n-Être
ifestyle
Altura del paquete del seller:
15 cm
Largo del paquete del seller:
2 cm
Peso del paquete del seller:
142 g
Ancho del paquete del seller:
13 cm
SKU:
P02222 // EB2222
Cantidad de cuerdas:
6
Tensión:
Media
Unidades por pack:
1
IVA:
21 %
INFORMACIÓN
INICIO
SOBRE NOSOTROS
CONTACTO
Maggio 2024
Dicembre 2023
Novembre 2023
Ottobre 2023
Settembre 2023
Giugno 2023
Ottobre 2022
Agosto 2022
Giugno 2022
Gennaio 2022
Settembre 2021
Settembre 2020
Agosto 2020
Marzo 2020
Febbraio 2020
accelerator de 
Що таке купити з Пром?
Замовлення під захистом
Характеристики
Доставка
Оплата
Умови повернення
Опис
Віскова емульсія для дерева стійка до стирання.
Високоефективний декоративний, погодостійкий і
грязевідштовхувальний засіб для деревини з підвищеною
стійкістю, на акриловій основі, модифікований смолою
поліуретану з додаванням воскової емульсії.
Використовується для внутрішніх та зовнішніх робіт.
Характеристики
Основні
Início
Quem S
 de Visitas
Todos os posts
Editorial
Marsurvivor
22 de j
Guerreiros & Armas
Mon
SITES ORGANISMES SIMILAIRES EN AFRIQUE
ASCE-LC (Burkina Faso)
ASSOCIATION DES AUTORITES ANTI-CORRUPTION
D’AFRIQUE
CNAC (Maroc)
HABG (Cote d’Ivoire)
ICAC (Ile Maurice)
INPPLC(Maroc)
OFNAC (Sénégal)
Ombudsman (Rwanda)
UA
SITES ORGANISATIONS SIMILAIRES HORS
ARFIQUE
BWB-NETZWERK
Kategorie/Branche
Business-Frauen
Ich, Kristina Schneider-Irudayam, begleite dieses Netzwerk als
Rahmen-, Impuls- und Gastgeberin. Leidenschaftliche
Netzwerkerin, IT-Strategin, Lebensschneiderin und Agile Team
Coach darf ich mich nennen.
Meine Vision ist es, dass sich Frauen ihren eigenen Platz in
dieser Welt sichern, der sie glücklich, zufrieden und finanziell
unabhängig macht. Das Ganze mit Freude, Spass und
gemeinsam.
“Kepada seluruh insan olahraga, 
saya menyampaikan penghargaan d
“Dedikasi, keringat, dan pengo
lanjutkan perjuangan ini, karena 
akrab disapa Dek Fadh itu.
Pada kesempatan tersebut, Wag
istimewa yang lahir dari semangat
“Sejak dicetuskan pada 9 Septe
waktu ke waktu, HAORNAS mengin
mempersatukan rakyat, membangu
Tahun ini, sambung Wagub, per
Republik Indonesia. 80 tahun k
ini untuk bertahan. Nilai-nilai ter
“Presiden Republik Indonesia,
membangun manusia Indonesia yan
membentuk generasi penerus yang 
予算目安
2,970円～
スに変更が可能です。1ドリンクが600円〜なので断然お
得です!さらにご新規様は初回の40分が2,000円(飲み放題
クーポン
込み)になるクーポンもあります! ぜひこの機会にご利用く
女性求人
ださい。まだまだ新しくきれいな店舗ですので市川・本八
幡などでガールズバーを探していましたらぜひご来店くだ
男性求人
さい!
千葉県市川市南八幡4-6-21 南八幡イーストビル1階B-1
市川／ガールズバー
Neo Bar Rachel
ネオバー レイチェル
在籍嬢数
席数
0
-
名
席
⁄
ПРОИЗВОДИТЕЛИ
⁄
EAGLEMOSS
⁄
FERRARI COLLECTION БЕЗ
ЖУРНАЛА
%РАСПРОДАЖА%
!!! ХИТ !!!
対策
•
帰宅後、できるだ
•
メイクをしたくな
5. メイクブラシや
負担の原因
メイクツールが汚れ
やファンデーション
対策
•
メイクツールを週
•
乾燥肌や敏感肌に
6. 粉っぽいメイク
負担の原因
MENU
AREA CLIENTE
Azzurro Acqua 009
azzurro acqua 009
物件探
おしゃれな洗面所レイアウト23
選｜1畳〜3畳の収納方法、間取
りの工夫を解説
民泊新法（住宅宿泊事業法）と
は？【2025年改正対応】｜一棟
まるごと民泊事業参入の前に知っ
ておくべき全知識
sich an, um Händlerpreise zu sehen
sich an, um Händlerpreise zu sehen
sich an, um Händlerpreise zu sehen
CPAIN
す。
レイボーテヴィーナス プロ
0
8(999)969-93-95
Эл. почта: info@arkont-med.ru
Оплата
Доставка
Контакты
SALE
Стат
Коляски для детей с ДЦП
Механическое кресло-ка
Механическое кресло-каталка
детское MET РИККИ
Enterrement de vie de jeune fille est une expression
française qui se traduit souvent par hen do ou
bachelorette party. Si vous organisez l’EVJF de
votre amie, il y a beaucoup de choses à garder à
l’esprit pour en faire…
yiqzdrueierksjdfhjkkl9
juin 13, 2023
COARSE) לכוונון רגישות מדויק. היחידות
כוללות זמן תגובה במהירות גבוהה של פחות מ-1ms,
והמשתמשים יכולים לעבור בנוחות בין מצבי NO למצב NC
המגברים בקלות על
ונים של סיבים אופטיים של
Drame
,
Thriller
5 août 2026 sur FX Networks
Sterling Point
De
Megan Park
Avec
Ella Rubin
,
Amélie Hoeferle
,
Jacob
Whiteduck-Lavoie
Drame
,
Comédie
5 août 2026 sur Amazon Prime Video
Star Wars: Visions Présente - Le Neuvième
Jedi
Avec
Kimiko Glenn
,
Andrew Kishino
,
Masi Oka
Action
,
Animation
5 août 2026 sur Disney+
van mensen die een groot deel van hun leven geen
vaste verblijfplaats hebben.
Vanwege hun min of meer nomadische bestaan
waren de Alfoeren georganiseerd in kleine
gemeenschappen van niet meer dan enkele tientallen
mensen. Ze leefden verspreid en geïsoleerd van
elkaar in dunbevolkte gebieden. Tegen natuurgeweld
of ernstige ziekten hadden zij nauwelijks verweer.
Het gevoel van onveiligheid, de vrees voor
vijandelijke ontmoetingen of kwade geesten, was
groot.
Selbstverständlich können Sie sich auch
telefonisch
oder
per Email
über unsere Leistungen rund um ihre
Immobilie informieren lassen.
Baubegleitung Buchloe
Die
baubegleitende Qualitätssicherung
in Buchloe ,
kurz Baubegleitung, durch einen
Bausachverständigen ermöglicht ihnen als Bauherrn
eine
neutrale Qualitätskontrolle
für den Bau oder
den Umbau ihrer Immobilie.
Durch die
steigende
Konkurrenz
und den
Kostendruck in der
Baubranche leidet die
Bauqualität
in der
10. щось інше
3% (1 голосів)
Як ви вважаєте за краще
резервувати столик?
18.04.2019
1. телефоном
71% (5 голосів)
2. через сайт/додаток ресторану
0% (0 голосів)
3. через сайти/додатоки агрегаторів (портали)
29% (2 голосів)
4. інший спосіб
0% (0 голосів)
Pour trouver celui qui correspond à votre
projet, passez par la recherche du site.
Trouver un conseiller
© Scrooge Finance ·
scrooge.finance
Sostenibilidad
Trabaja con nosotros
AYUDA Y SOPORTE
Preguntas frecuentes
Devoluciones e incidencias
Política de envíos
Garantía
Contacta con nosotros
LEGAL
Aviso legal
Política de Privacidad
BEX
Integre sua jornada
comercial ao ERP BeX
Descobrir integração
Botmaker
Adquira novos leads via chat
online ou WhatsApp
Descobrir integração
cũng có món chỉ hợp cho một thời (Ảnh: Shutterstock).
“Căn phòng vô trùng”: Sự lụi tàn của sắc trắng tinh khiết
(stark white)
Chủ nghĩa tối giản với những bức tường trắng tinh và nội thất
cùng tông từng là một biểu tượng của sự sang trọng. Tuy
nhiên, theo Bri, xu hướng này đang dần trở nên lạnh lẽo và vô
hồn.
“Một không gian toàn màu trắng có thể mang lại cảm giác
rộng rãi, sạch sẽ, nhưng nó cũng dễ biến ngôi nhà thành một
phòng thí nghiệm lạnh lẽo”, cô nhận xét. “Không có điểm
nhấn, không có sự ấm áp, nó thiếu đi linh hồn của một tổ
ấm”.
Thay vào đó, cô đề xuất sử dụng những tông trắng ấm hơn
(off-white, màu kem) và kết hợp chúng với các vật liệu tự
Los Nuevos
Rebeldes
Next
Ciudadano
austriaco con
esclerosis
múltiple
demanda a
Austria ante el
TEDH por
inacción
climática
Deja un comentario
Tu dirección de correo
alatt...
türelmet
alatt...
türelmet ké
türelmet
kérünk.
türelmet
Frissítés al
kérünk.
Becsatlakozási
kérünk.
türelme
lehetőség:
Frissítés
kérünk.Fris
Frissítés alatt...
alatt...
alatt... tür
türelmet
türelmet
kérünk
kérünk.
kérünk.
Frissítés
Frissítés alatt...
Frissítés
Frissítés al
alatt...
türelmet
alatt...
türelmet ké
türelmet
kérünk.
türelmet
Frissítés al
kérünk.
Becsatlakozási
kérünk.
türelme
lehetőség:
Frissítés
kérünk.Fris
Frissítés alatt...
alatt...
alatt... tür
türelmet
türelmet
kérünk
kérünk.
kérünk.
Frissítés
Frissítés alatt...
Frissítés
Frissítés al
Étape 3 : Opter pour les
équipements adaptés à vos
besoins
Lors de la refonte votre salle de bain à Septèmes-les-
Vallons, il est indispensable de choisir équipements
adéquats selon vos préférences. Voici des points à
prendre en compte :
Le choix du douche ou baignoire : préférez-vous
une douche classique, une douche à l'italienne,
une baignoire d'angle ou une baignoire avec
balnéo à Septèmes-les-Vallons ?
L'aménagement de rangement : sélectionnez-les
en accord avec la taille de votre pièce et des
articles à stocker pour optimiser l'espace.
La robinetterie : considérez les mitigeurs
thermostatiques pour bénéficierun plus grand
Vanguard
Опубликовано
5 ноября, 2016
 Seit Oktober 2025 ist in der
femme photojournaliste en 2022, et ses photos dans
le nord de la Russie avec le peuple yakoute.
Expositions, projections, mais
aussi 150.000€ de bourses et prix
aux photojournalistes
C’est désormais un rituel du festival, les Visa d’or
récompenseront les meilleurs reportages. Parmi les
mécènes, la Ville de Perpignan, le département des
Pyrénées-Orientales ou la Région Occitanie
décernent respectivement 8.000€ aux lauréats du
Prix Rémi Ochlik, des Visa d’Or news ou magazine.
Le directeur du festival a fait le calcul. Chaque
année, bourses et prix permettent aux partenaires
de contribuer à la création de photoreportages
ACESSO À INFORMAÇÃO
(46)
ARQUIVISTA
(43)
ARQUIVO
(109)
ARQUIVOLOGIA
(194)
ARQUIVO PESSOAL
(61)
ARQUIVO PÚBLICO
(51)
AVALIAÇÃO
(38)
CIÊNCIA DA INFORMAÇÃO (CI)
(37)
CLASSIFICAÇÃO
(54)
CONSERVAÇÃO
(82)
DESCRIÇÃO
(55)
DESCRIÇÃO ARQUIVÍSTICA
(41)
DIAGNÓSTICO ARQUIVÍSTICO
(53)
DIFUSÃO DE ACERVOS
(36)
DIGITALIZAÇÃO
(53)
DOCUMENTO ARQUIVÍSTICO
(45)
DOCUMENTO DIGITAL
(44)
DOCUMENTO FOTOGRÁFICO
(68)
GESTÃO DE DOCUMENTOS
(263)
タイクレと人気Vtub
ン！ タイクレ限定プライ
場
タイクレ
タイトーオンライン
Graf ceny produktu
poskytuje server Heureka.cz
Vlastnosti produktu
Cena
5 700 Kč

Zadanie pisemne: Zamień na listę numerowaną wiersze od początku listingu aż do wiersza z „Agosto 2022” włącznie. Puste wiersze pomiń.

Rozwiązanie zadania:
1. n-Être
2. ifestyle
3. Altura del paquete del seller:
4. 15 cm
5. Largo del paquete del seller:
6. 2 cm
7. Peso del paquete del seller:
8. 142 g
9. Ancho del paquete del seller:
10. 13 cm
11. SKU:
12. P02222 // EB2222
13. Cantidad de cuerdas:
14. 6
15. Tensión:
16. Media
17. Unidades por pack:
18. 1
19. IVA:
20. 21 %
21. INFORMACIÓN
22. INICIO
23. SOBRE NOSOTROS
24. CONTACTO
25. Maggio 2024
26. Dicembre 2023
27. Novembre 2023
28. Ottobre 2023
29. Settembre 2023
30. Giugno 2023
31. Ottobre 2022
32. Agosto 2022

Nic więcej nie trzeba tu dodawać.